The Selector's Hut, Camp Mountain, built in c. 1870 or earlier, illustrates an important phase of settlement that was occurring throughout the colony of Queensland at the time. From the 1860s, Crown land began to be divided into allotments and made available for selection in line with a government policy to encourage the growth of small scale farming. The Camp Mountain hut was built by a selector during the early stages of this process in the Samford Valley.

The storage pit and stockyards are important evidence of farming activities associated with the changing uses of the hut, the property and land use in the Samford since 1870.

The place demonstrates rare, uncommon or endangered aspects of Queensland's cultural heritage.

The hut is a rare example of a 19th-century selector's dwelling and a good example of a slab hut. It is uncommon in southeast Queensland for its earliness. Its austerity, modest scale and construction techniques are important in demonstrating a way of life and a building type once common but now rare.

The place is important in demonstrating the principal characteristics of a particular class of cultural places.

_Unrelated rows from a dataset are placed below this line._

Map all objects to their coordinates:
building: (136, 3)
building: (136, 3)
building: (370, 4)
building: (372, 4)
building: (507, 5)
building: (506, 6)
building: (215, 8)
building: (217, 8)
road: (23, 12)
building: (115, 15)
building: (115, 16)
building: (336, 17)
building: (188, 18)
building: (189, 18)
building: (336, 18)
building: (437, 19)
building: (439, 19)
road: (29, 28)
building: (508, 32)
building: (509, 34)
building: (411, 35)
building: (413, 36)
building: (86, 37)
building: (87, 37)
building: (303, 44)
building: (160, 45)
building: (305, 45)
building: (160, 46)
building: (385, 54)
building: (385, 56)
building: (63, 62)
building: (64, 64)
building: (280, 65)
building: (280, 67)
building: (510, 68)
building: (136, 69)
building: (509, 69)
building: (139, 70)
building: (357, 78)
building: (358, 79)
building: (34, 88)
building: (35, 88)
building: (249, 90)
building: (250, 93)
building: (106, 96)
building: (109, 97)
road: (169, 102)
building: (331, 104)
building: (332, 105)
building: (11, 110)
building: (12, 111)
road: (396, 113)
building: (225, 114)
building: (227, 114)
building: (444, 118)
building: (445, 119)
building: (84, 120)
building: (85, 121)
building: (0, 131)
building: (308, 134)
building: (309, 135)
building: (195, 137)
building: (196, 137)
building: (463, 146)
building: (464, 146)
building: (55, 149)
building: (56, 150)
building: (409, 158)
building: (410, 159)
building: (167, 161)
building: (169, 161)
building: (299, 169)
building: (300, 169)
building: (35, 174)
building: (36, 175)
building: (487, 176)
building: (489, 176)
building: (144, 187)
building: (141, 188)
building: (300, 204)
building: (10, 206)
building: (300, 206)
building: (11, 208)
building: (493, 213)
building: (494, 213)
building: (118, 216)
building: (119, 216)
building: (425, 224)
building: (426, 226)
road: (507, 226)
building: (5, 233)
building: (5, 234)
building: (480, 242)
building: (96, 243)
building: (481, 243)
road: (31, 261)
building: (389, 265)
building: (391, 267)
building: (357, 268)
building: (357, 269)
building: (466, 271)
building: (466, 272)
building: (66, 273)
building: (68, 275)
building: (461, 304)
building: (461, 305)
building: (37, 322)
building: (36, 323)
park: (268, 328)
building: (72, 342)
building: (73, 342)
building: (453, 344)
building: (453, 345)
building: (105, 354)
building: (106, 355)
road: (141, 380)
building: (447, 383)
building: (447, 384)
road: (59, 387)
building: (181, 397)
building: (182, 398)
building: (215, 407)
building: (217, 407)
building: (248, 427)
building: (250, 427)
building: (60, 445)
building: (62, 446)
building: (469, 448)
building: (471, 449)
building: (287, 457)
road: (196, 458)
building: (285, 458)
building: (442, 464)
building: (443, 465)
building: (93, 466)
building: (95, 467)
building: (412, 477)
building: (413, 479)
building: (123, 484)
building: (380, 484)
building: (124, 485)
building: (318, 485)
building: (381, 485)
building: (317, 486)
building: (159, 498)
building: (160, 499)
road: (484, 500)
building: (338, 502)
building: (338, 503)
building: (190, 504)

The hut is important in demonstrating the principal characteristics of a selector's timber slab dwelling of the 19th century. The design and construction techniques reflect the limited resources available when constructing a dwelling on a selected block during the initial stages of closer settlement. The hut is small in scale and simple in design. Timber elements are set directly into the ground and the hut is mostly clad with hardwood timber slabs.

The place is important because of its aesthetic significance.

Sited on a gentle ridge, surrounded by lightly wooded pasture with the backdrop of rolling hills including the D'Aguilar Range, the humble slab hut in its picturesque setting evokes the sensibilities of a rustic idyll. Modern elements are minimised in many of the important view lines, and this is effective in conveying a sense of the early form and setting of the hut.